# Rudiments de Dynamique Holomorphe

Share this page
*François Berteloot; Volker Mayer*

A publication of the Société Mathématique de France

This book is an introduction to rational iteration theory. In the first four
chapters, the authors deal with the classical theory. The basic properties of
the Julia set and its complement, the Fatou set, are presented; the highest
points of the treatment are the classification of the components of the Fatou
set and Sullivan's non-wandering theorem.

The second part of the book studies several topics in more detail. The authors
begin by considering at length two classes of rational maps: the chaotic maps
and the hyperbolic maps.
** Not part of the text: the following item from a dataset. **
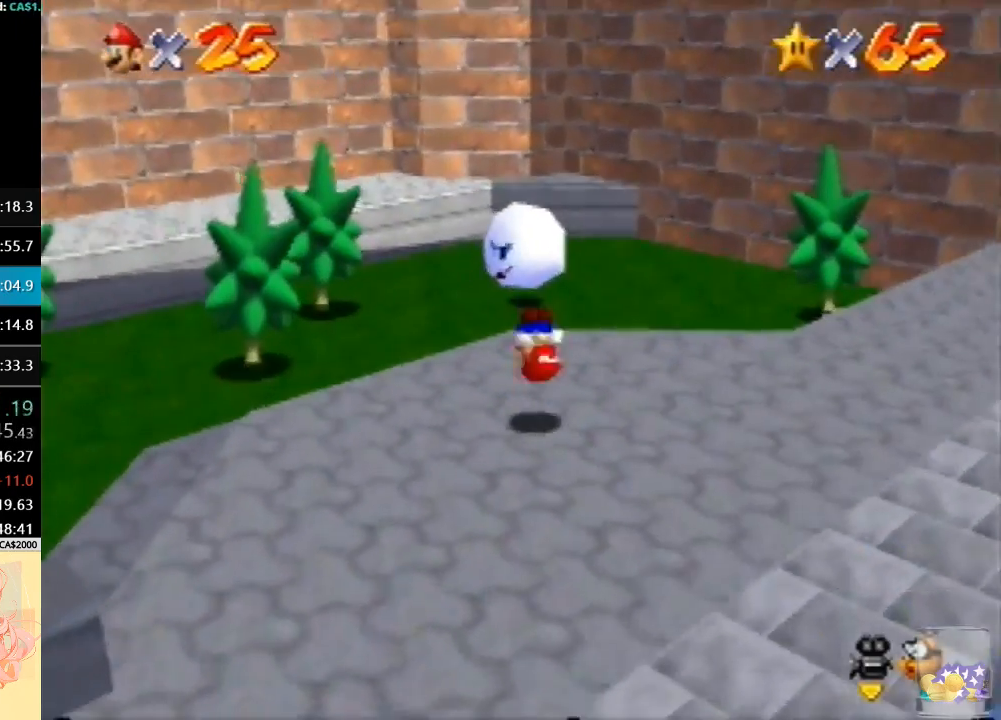
{"buttons": [], "left_stick": "up", "button_events": []}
In the closing chapters, they include respectively a
study of holomorphic families of rational maps with a view to discussing
Fatou's famous problem concerning the density of hyperbolic maps and an
exposition of the methods of potential theory, touching on questions of
ergodicity, which may serve as a preparation for generalizations in higher
dimensions.

A number of the developments treated here appear for the first time in book
form. Several original proofs are presented.

A publication of the Société Mathématique de France, Marseilles (SMF), distributed by the AMS in the U.S., Canada, and Mexico. Orders from other countries should be sent to the SMF. Members of the SMF receive a 30% discount from list.

#### Readership

Graduate students and research mathematicians interested in dynamical systems and ergodic theory.